▶ [DATA SUPPLIED]:
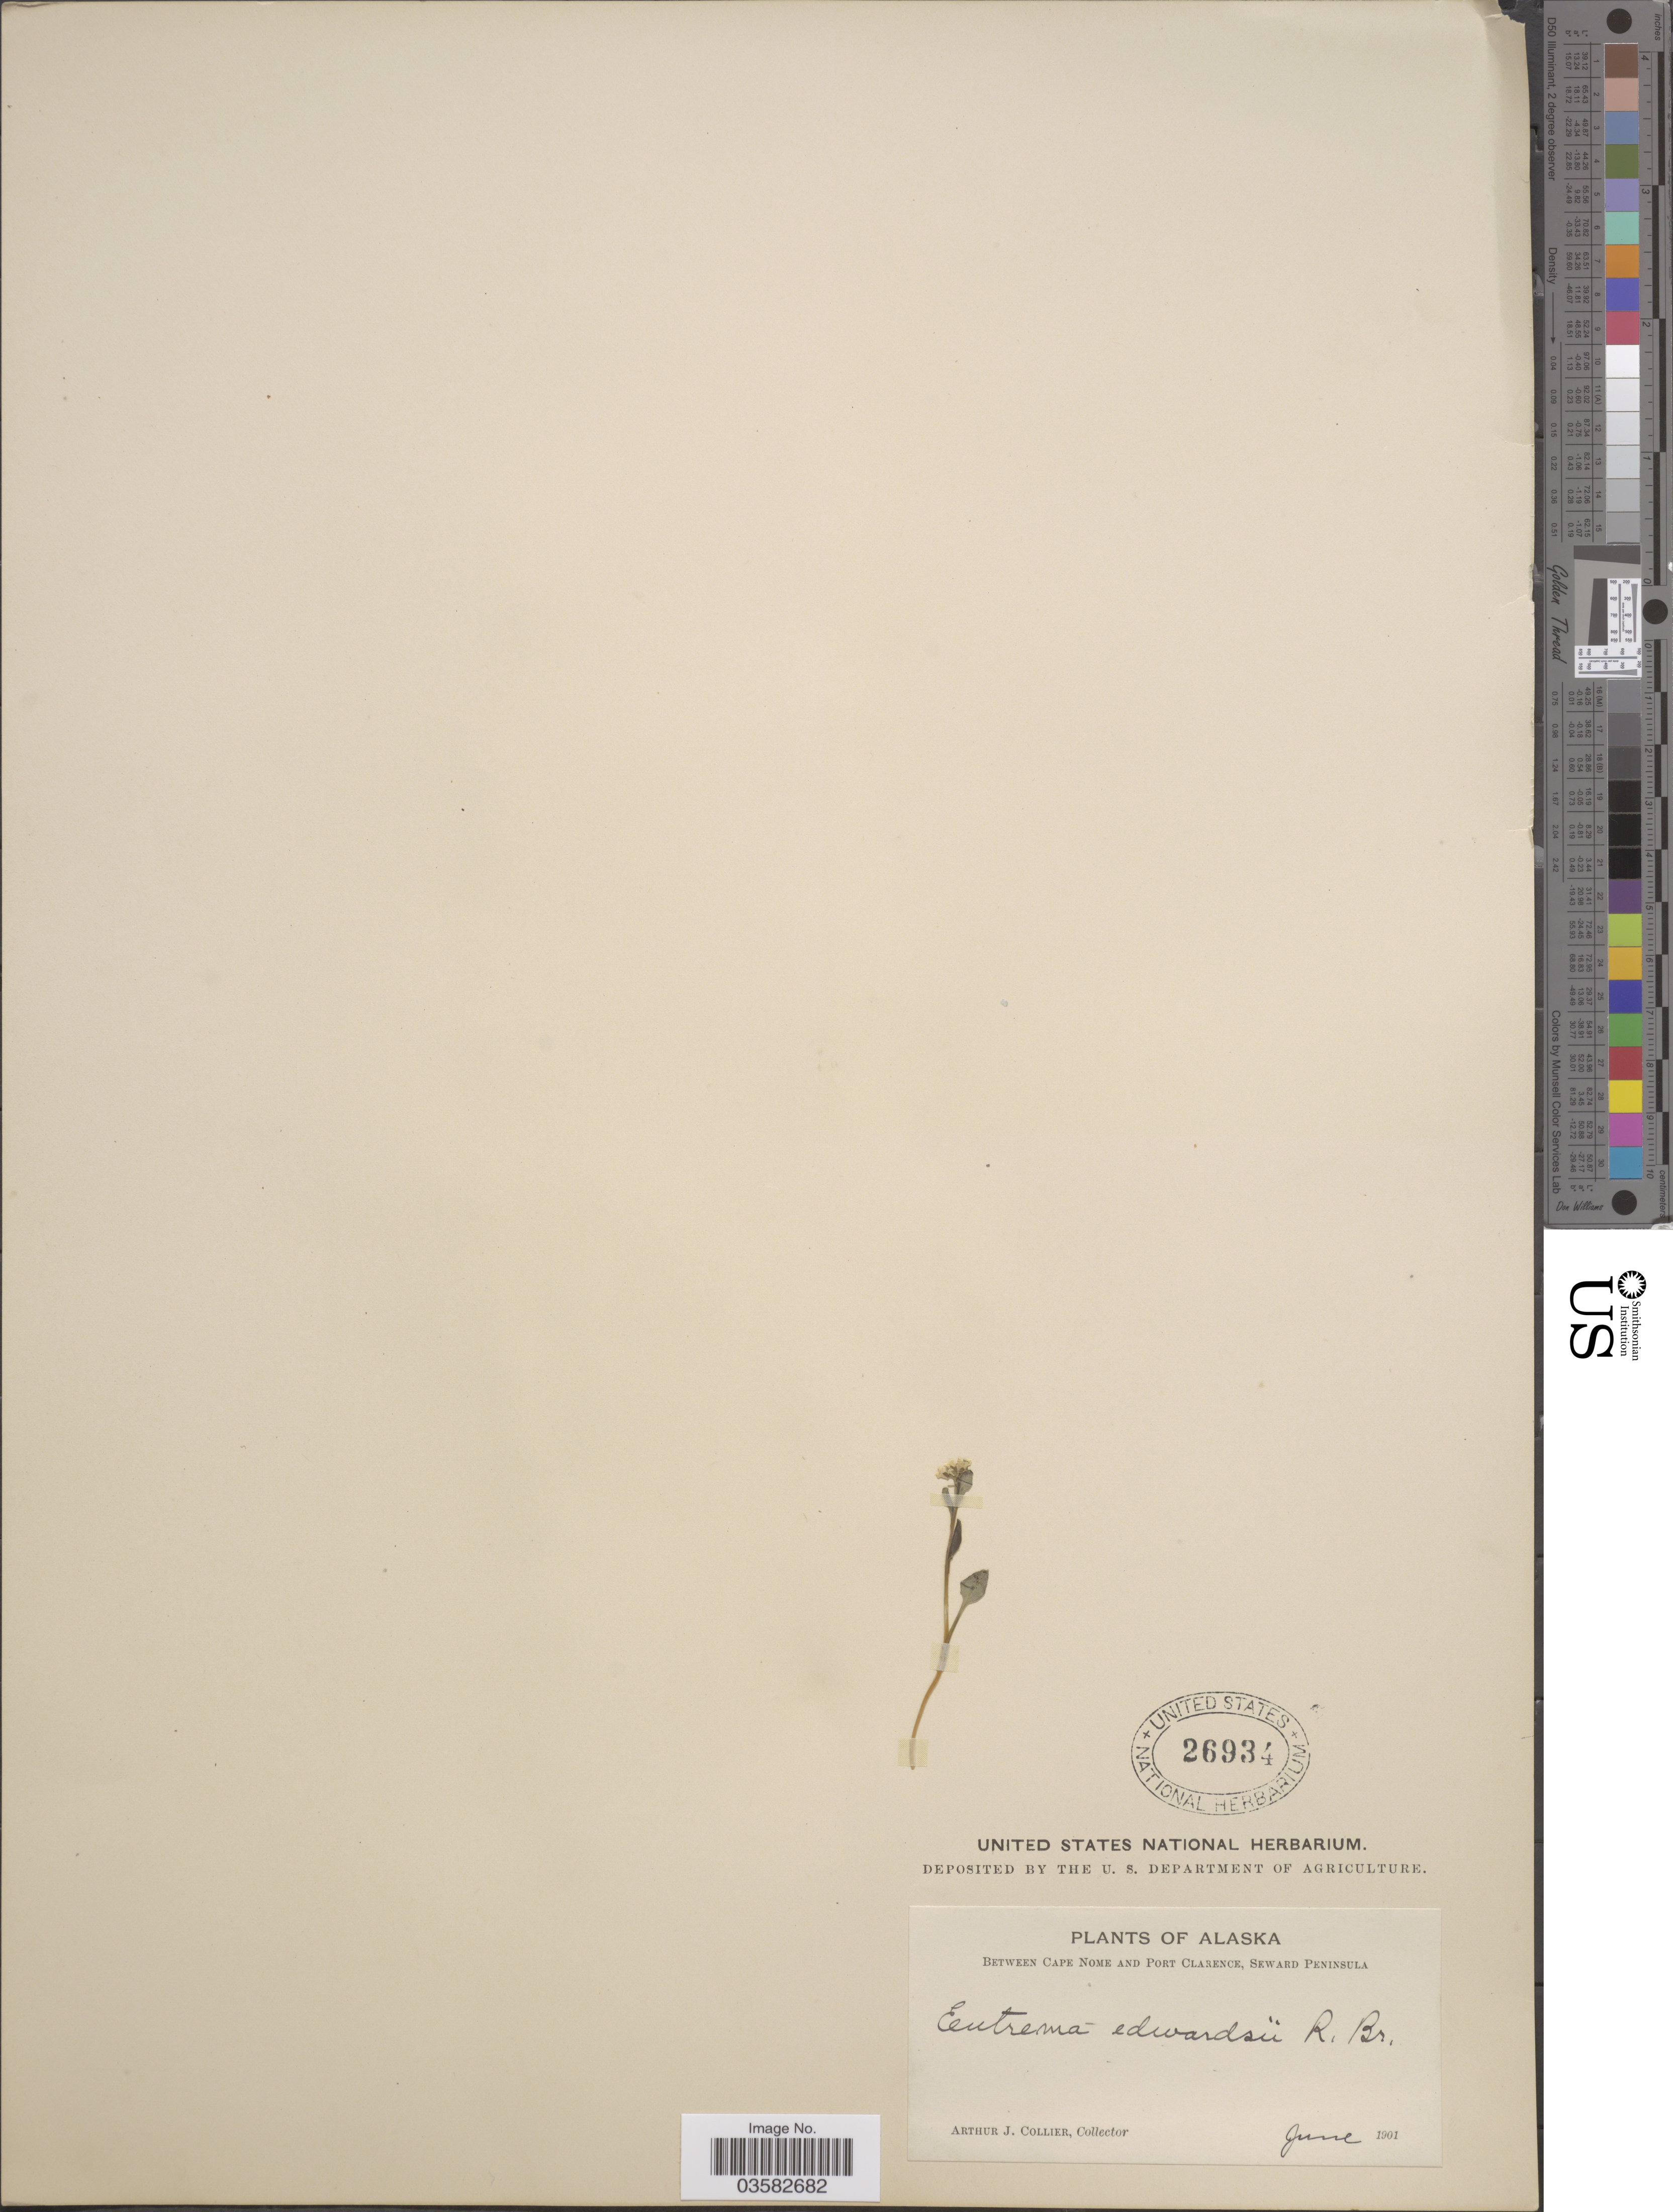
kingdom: Plantae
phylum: Tracheophyta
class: Magnoliopsida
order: Brassicales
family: Brassicaceae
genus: Eutrema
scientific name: Eutrema edwardsii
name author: R. Br.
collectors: A. Collier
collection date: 1901-06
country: United States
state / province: Alaska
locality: Between Cape Nome and Port Clarence, Seward Peninsula.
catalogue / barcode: US 26934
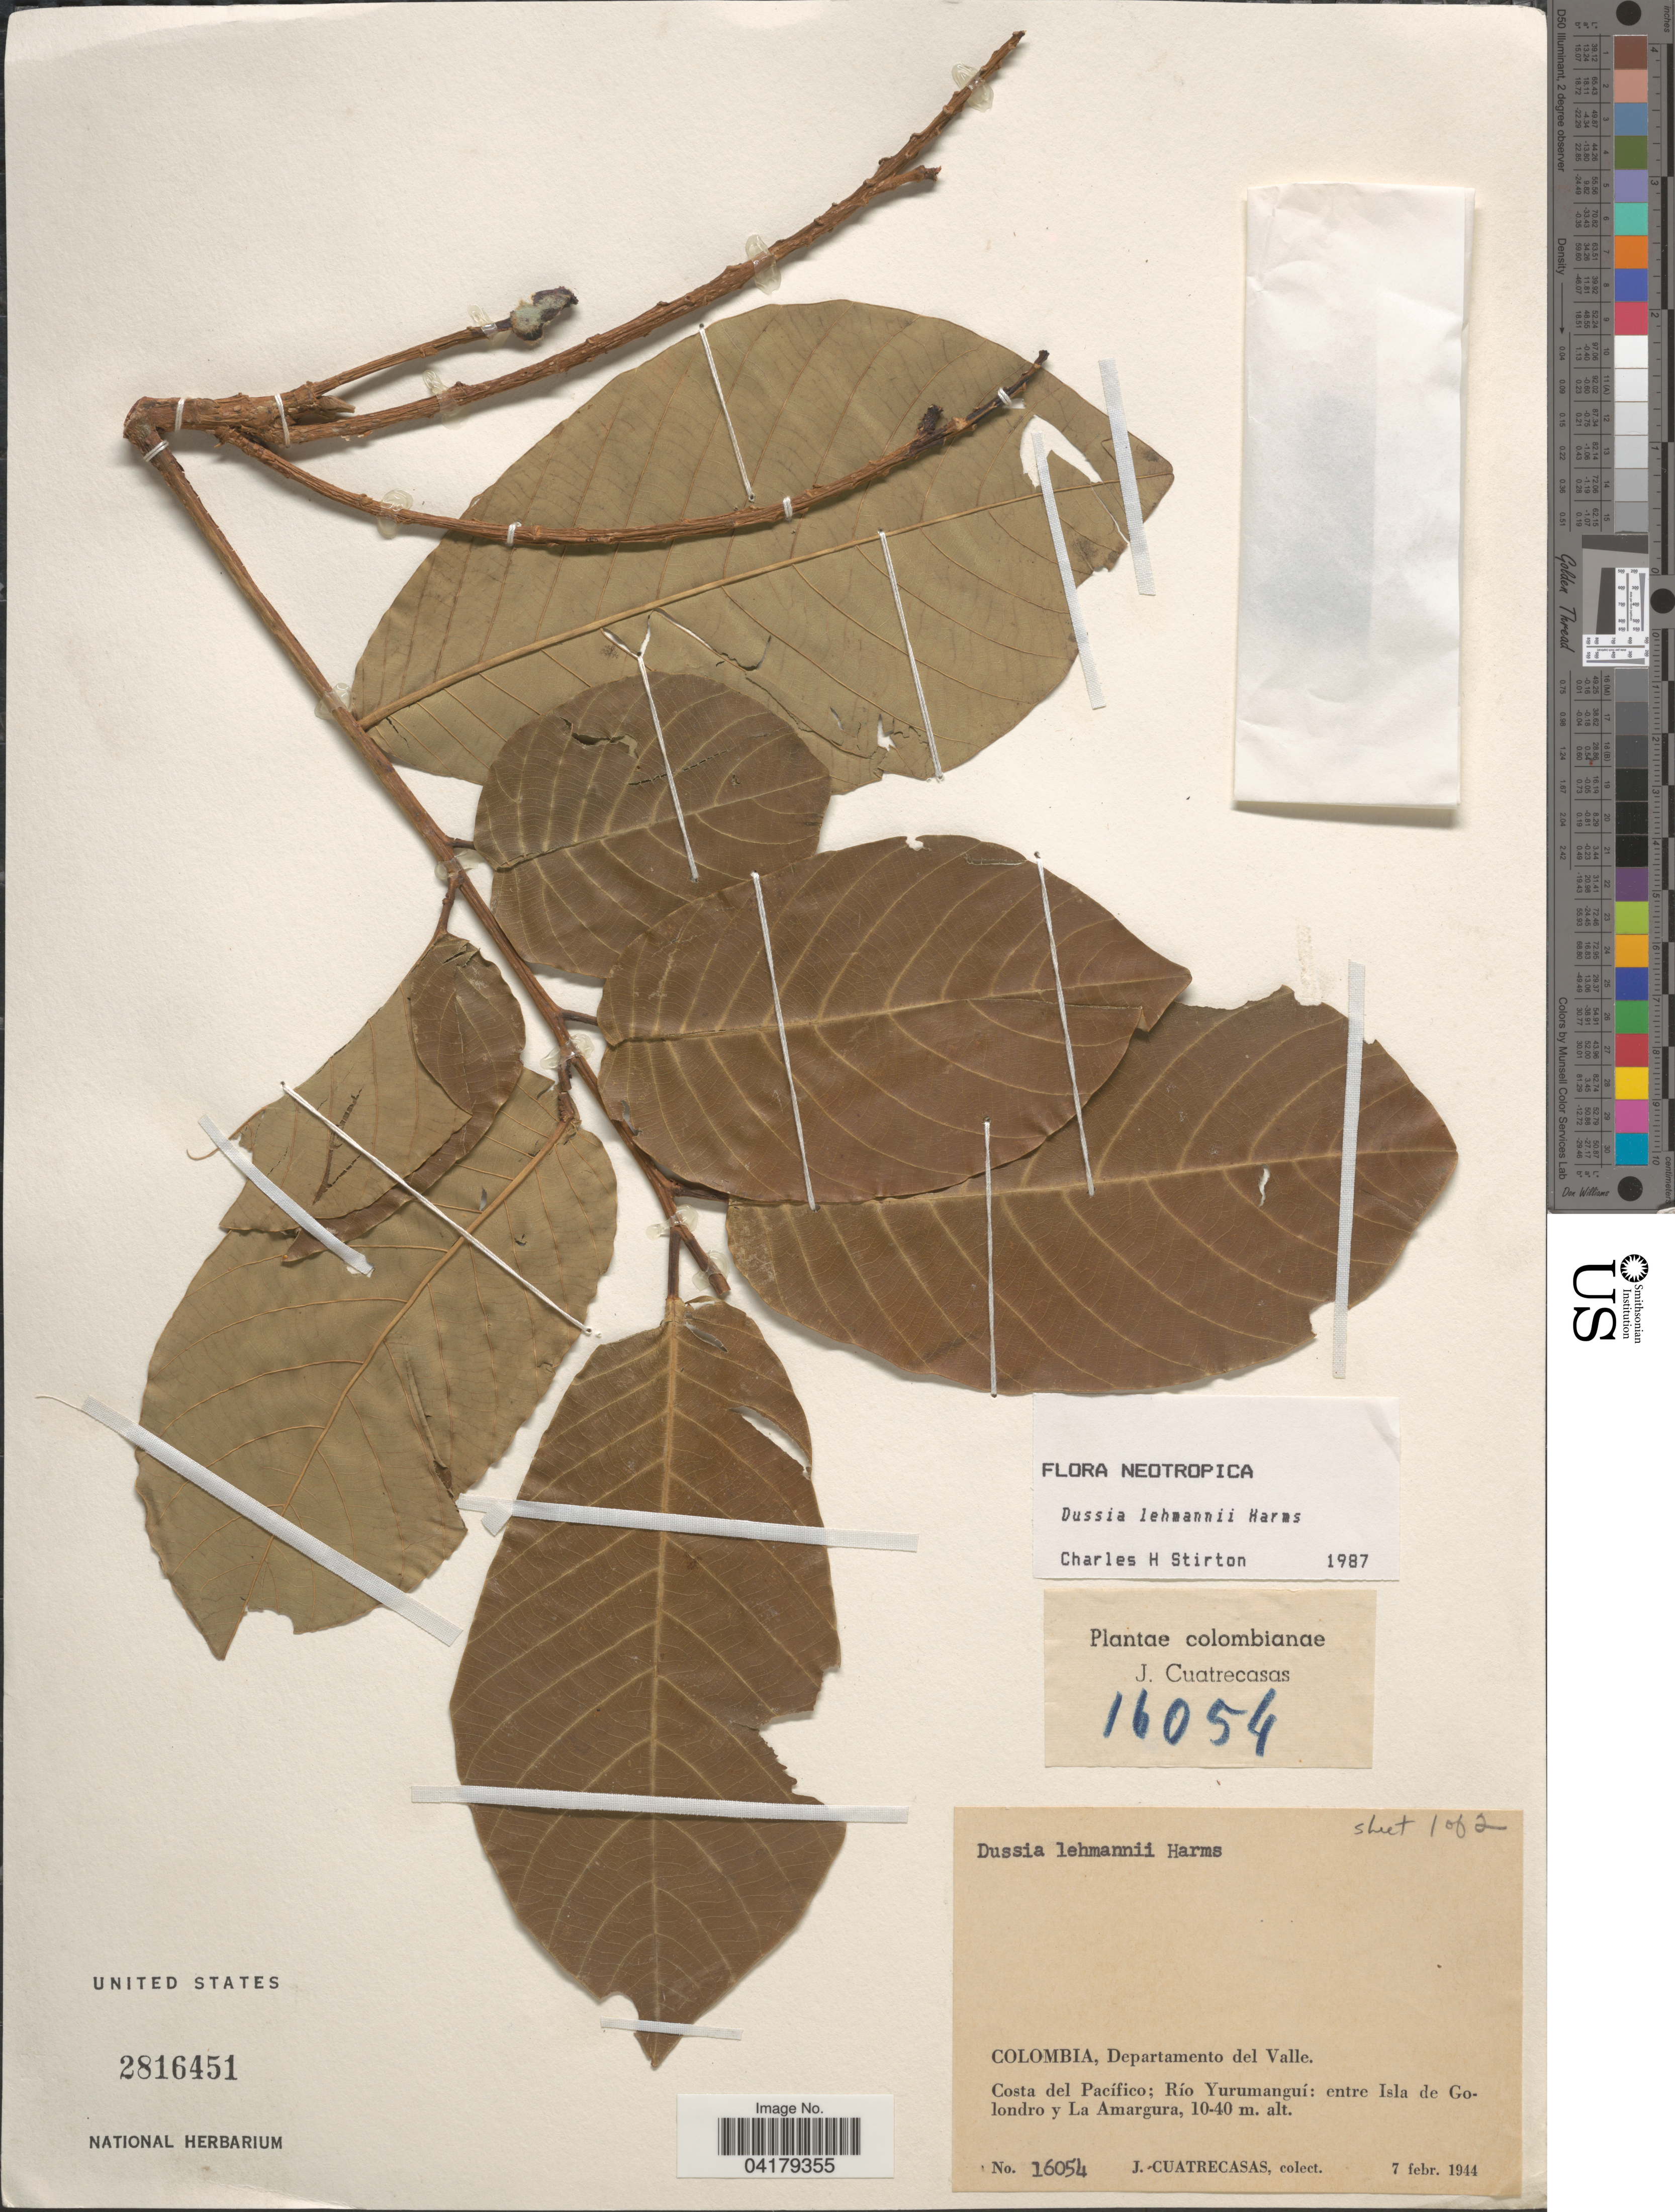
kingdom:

▶ [WRITTEN INSTRUCTION]: Give the lines above as a JSON list of strings, one string per line and no blank lines, covering every line but leaving out the pictures.

▶ [SOLUTION FOR THIS PROBLEM]:
[
  "kingdom: Plantae",
  "phylum: Tracheophyta",
  "class: Magnoliopsida",
  "order: Brassicales",
  "family: Brassicaceae",
  "genus: Eutrema",
  "scientific name: Eutrema edwardsii",
  "name author: R. Br.",
  "collectors: A. Collier",
  "collection date: 1901-06",
  "country: United States",
  "state / province: Alaska",
  "locality: Between Cape Nome and Port Clarence, Seward Peninsula.",
  "catalogue / barcode: US 26934",
  "kingdom:"
]